You let me down, I feel. I thought that you would see me through that difficult period, thought that your ability to dig and make things flow and free up laughter would be enough, thought that you were in touch with some layer in me that simply needed visiting for the day-to-day to right itself. I have lost faith in you, but not completely. Otherwise I would not be writing this. Now that I want to return to you, need to, all I can do is trust you more blindly than before, give myself over to you to speak and dance and play.
This is a letter, short, to the writer in me whom I believed could unlock, sentence by sentence or page by page, me.
Here is a paragraph from Roland Barthes (If you need me to translate it, please leave a comment):
Mais en même temps, écrire (au sens curieusement intransitif du terme), écrire est un acte qui dépasse l’œuvre: écrire, c’est précisement accepter de voir le monde transformer en discours dogmatique une parole qu’on a pourtant voulue (si l’on est écrivain) dépositaire d’un sens offert; écrire, c’est remettre aux autres de fermer eux-mêmes votre proper parole, et l’écriture n’est qu’une proposition dont on ne connaît jamais la réponse.

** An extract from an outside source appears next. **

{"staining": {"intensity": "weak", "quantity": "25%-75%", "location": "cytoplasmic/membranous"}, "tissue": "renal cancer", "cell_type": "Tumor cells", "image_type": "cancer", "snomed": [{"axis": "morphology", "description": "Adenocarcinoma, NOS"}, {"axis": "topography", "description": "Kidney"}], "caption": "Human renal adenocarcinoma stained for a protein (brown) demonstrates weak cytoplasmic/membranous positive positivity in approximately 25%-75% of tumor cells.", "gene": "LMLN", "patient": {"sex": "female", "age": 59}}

On écrit pour être aimé, on est lu sans pouvoir l’ être, c’est sans doute cette distance qui constitue l’écrivain. (From his essay Littérature et Signification, published in Tel Quel in 1963, reproduced in Essais critiques, Editions du Seuil, 1964, p. 275)
I am writing this in an attempt to love myself. Perhaps you cannot write to be loved without doing so to also love yourself and, perhaps, if you can't love yourself, you cannot write.

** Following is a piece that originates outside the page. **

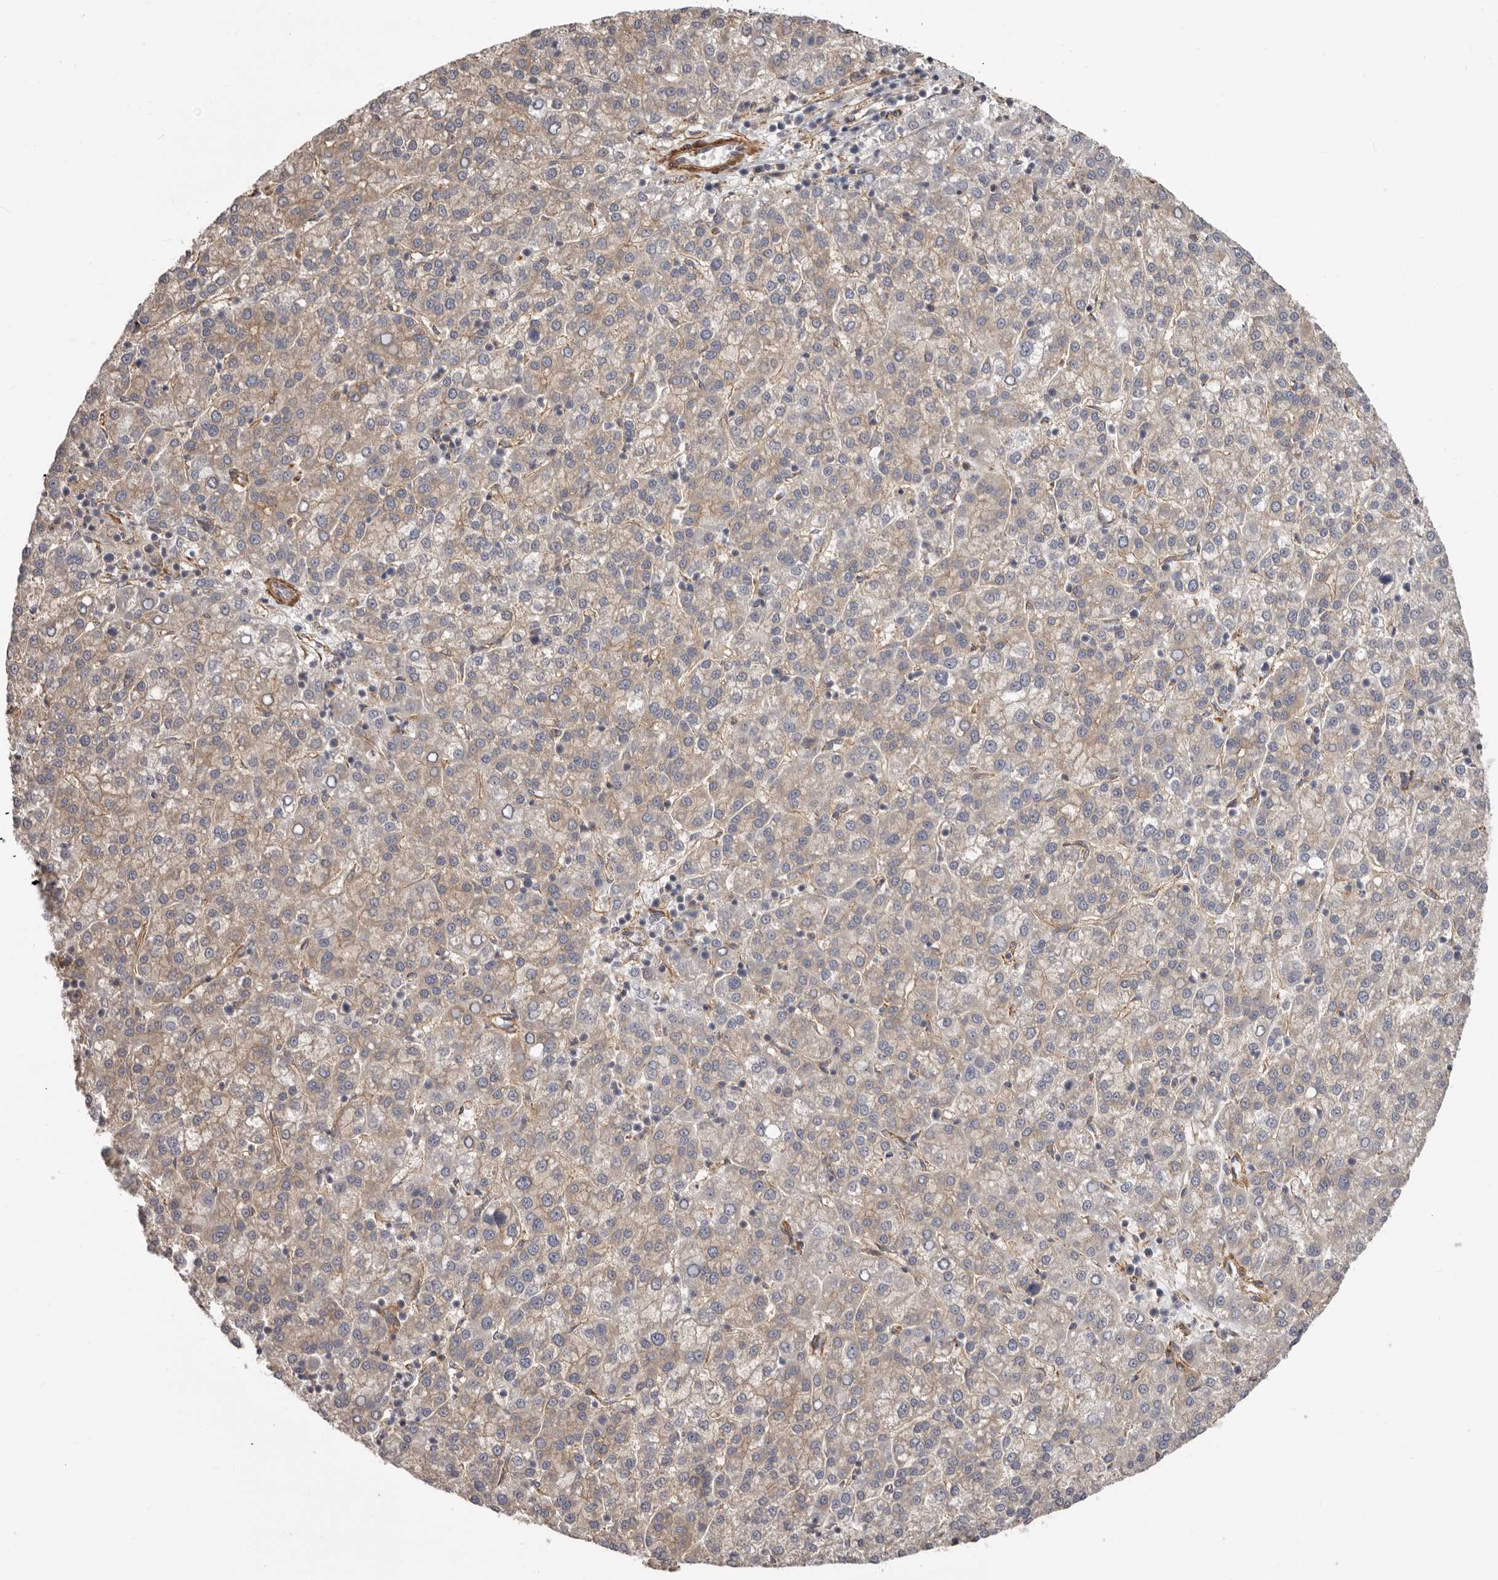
{"staining": {"intensity": "weak", "quantity": ">75%", "location": "cytoplasmic/membranous"}, "tissue": "liver cancer", "cell_type": "Tumor cells", "image_type": "cancer", "snomed": [{"axis": "morphology", "description": "Carcinoma, Hepatocellular, NOS"}, {"axis": "topography", "description": "Liver"}], "caption": "Immunohistochemical staining of human liver cancer exhibits low levels of weak cytoplasmic/membranous expression in about >75% of tumor cells.", "gene": "ENAH", "patient": {"sex": "female", "age": 58}}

Can you translate the sentence "c’est précisement accepter de voir le monde transformer en discours dogmatique une parole qu’on a pourtant voulue (si l’on est écrivain) dépositaire d’un sens offert"? Actually I can't figure out what kind of role "dépositaire" plays grammatically in this sentence.
Thanks.
Posted by: Jian | August 02, 2008 at 04:14 PM
Very sorry, Jian. I have been very slow to answer this. Here is the half-sentence now in English:
"it is to accept seeing the world transform into dogmatic discourse speech that one wanted in fact (if one is a writer) to be the depositary of a proferred meaning."
That is my quick-shot attempt. Translation is so difficult, at least good translation is! 'Dépositaire' is an adjective here, I'm pretty sure ('dépositaire' can be either a noun or an adjective) but there is no such adjectival form in English so you have to use the noun form, I think.
I hope this helps and best of luck with Barthes. You're right to be reading him in French. He is such a beautiful writer and his French is so French!